If any Heroku customer is reading this and not immediately going "we need to move off Heroku ASAP" all future problems are their own fault.

I loved Heroku, but moved away a couple of years back. Tried 3 major "alternatives" (dokku, Render, Fly.io), and the big clouds, and the only thing that made me happy at the end was Coolify. I do keep Netlify for FE-only projects though.

I get what you're saying but the onus is (and should) definitely be on the company to inform customers - and there's many laws to that effect.

  • What laws? As long as they fulfill Heroku fulfills the obligation in any contracts they have made, no law has been broken.

    If you are paying month to month and actually check the Terms of Services of those services, most of them can shut down instantly without notice as long as they stop billing you.

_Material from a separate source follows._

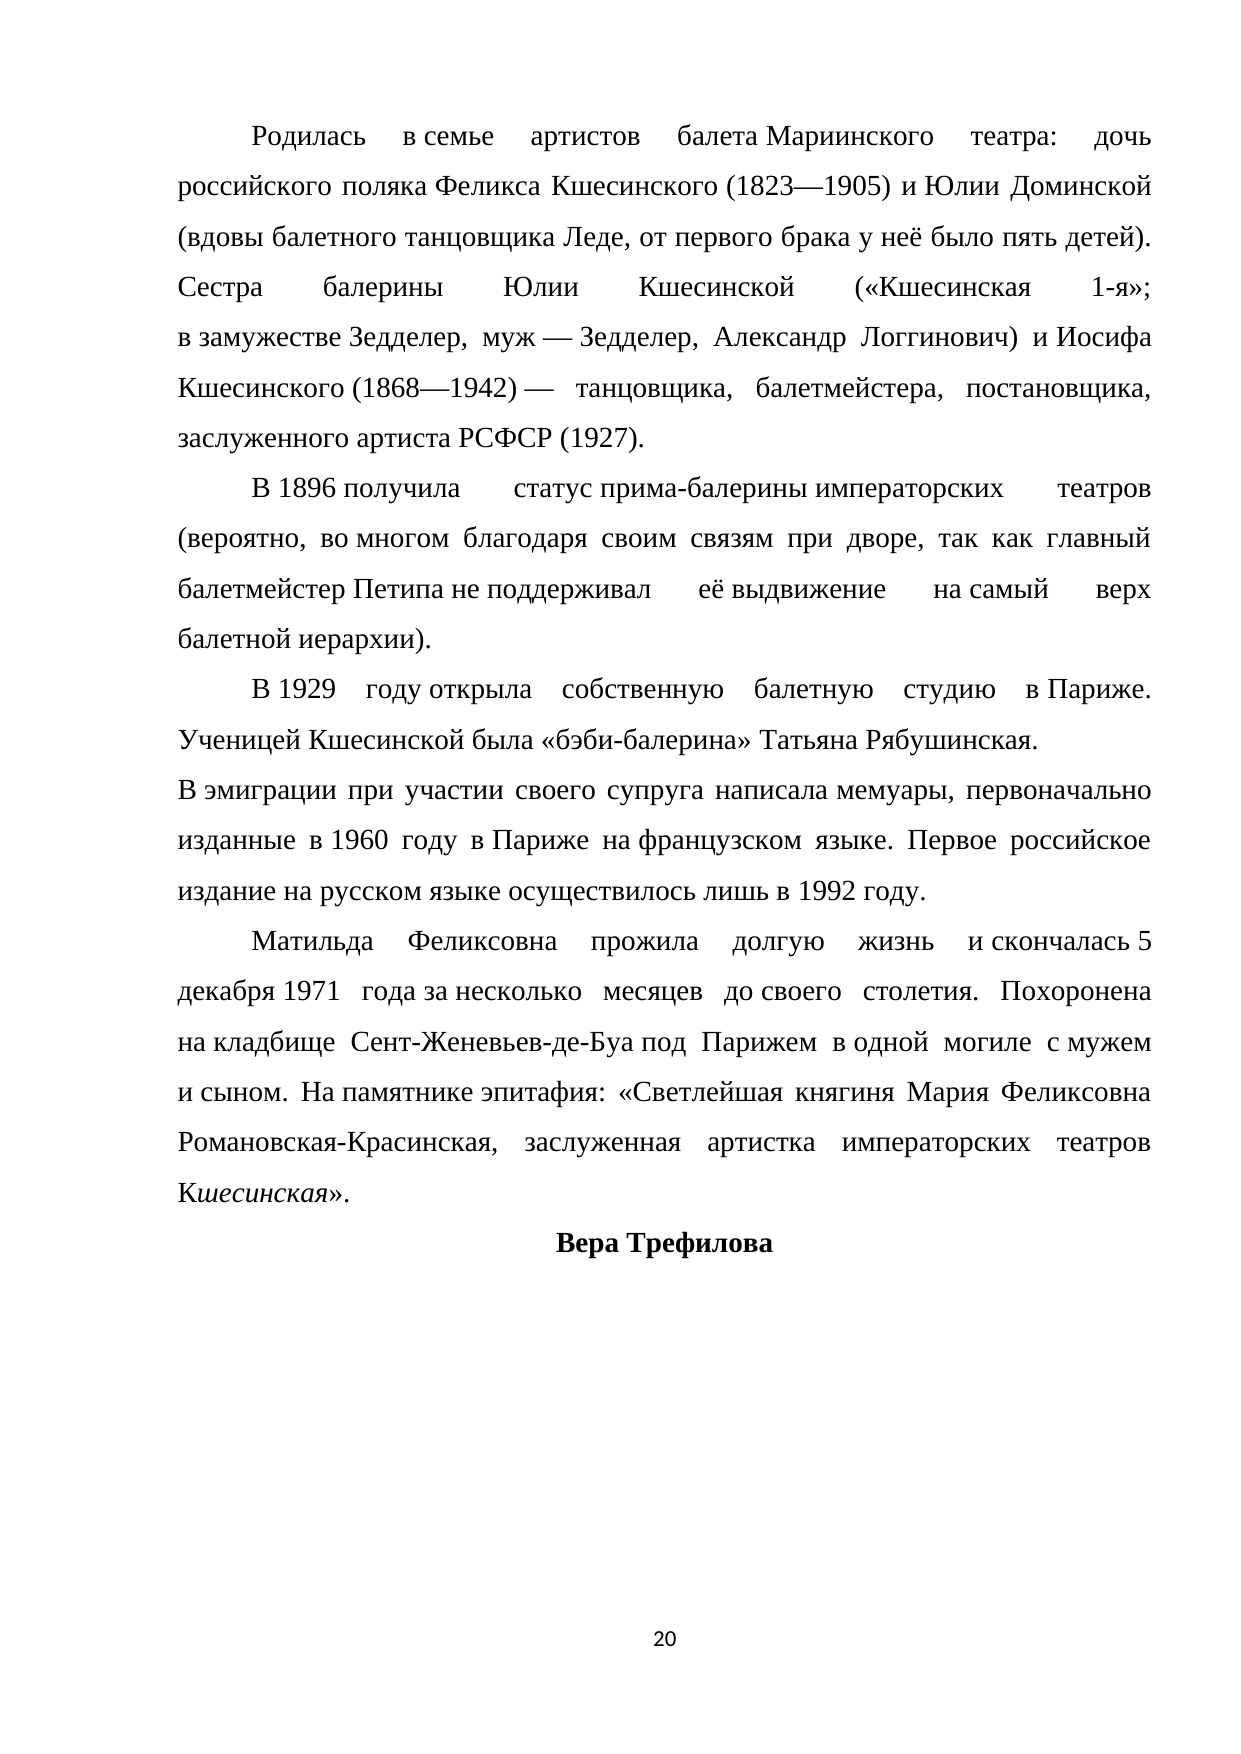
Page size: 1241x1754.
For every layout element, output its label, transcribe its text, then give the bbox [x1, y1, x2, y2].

That has been the case for a very long time at this point, the Salesforce acquisition was a death knell. The only stuff i have left on Heroku are zombie projects I don't care about.

  • The Salesforce acquisition closed in 2010, when Heroku was barely three years old.

    A whole lot of Heroku's best features shipped after they were acquired. They had a pretty good run under Salesforce for the first few years.

    It would be interesting to hear a full oral history of when and where things went wrong after that. I expect the original founders leaving was a major factor.

    • I think a lot of people are under the misconception that the Salesforce acquisition happened a lot later than it really did. In particular, I think people often implicitly date it to the late-2010s-ish period when Heroku's product emphasis got more visibly enterprisey, and in particular when it started putting integrations with Salesforce's other products front and center.